[[ TEXT FOR ANALYSIS open ]]

Cowper’s hymn “God Moves in a Mysterious Way” is a song for every saint who sits on the edge. It is a guide for all who do not see fresh hopes rising over the horizon of the new year. It is a confession of faith in the face of darkness — one that flickers with enough light to carry us through whatever midnights this year brings.
At the heart of the hymn is a simple exhortation: “Ye fearful saints, fresh courage take.” Take courage. Take courage when the clouds come thundering toward you. Take courage when the coming days seem covered in shadow. Take courage when you cannot understand God’s ways.
But why, we ask in the valley, should we take courage? Throughout the rest of the hymn, Cowper gives his reasons.
1. God moves in a mysterious way.
God moves in a mysterious way
His wonders to perform;
He plants his footsteps in the sea
And rides upon the storm.

[[ TEXT FOR ANALYSIS closed ]]
[[ INFORMATION PROVIDED open ]]

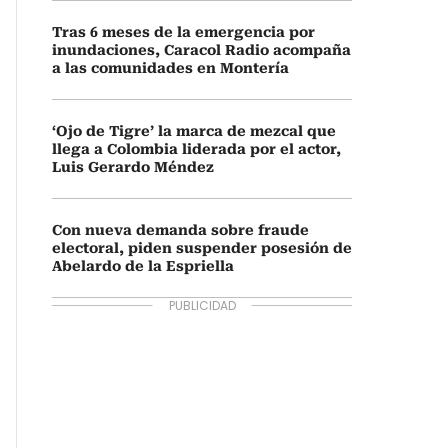
Tras 6 meses de la emergencia por
inundaciones, Caracol Radio acompaña
a las comunidades en Montería
‘Ojo de Tigre’ la marca de mezcal que
llega a Colombia liderada por el actor,
Luis Gerardo Méndez
Con nueva demanda sobre fraude
electoral, piden suspender posesión de
Abelardo de la Espriella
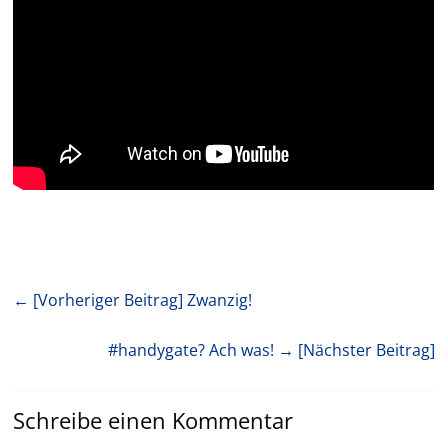
← [Vorheriger Beitrag]
Zwanzig!
#handygate? Ach was!
→ [Nächster Beitrag]
Schreibe einen Kommentar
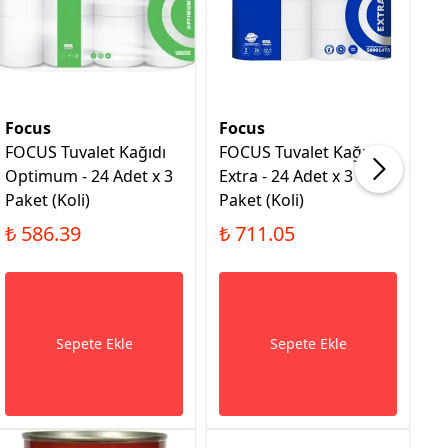
Focus
Focus
F
FOCUS Tuvalet Kağıdı
FOCUS Tuvalet Kağıdı
F
Optimum - 24 Adet x 3
Extra - 24 Adet x 3
O
Paket (Koli)
Paket (Koli)
9
(K
₺ 586.39
₺ 711.05
₺
Sepete Ekle
Sepete Ekle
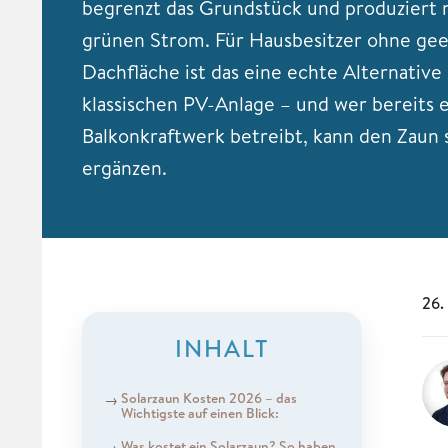
begrenzt das Grundstück und produziert 
grünen Strom. Für Hausbesitzer ohne ge
Dachfläche ist das eine echte Alternative 
klassischen PV-Anlage – und wer bereits 
Balkonkraftwerk betreibt, kann den Zaun s
ergänzen.
26.
INHALT
Solarzaun Kosten 2026 – das
Wichtigste auf einen Blick:
Was kostet ein Solarzaun? So haben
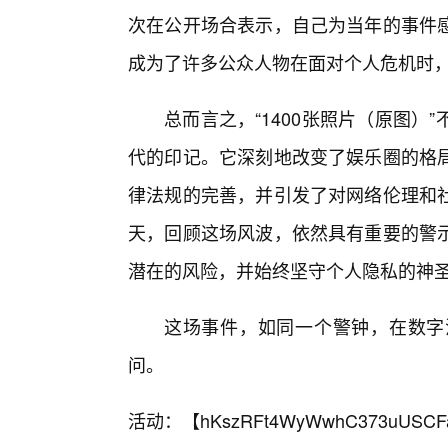
次在公开场合表示，自己为当年的事件
成为了许多公众人物在面对个人危机时，
总而言之，“1400张照片（原图）
代的印记。它深刻地改变了娱乐圈的格
律法规的完善，并引发了对网络伦理和
天，回顾这场风波，依然具有重要的警
潜在的风险，并始终坚守个人隐私的神
这场事件，如同一个警钟，在数字
问。
活动：【
hKszRFt4WyWwhC373uUSCF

[[ INFORMATION PROVIDED closed ]]

• [APPLY WHAT YOU READ]:
**a.** In the passage on Cowper's hymn, what simple exhortation lies at the heart of the hymn?
**b.** Print the passage on Cowper's hymn word for word, beginning at the words "At the heart" and stopping after the words "upon the storm.".
**c.** Carry on the passage on Cowper's hymn from the point where it ends.
The items are separate material from the passage on Cowper's hymn.

• [RESULTS OF THE TASKS]:
**a.** "Ye fearful saints, fresh courage take."

**b.**
At the heart of the hymn is a simple exhortation: “Ye fearful saints, fresh courage take.” Take courage. Take courage when the clouds come thundering toward you. Take courage when the coming days seem covered in shadow. Take courage when you cannot understand God’s ways.
But why, we ask in the valley, should we take courage? Throughout the rest of the hymn, Cowper gives his reasons.
1. God moves in a mysterious way.
God moves in a mysterious way
His wonders to perform;
He plants his footsteps in the sea
And rides upon the storm.

**c.**
As Cowper wrote his hymn, God’s ways confounded him. The God who had rescued Cowper from the storm of mental instability was now sending him back in, where Cowper would feel like he was “scrambling always in the Dark, among rocks and precipices without a guide, but with an enemy ever at my heels, prepared to push me headlong” (Letters and Prose Writings, IV:234). We can understand why he would begin his hymn with the famous line “God moves in a mysterious way.”
But for Cowper, “God moves in a mysterious way” was a statement of faith, not despair. Cowper knew from Scripture that God rarely performs his wonders in lands of comfort and ease. More often, God delivers his people from one trouble only to usher them into another: he delivers us from Egypt, and then leads us to the shores of the Red Sea (Psalm 77:19). “He plants his footsteps in the sea and rides upon the storm.”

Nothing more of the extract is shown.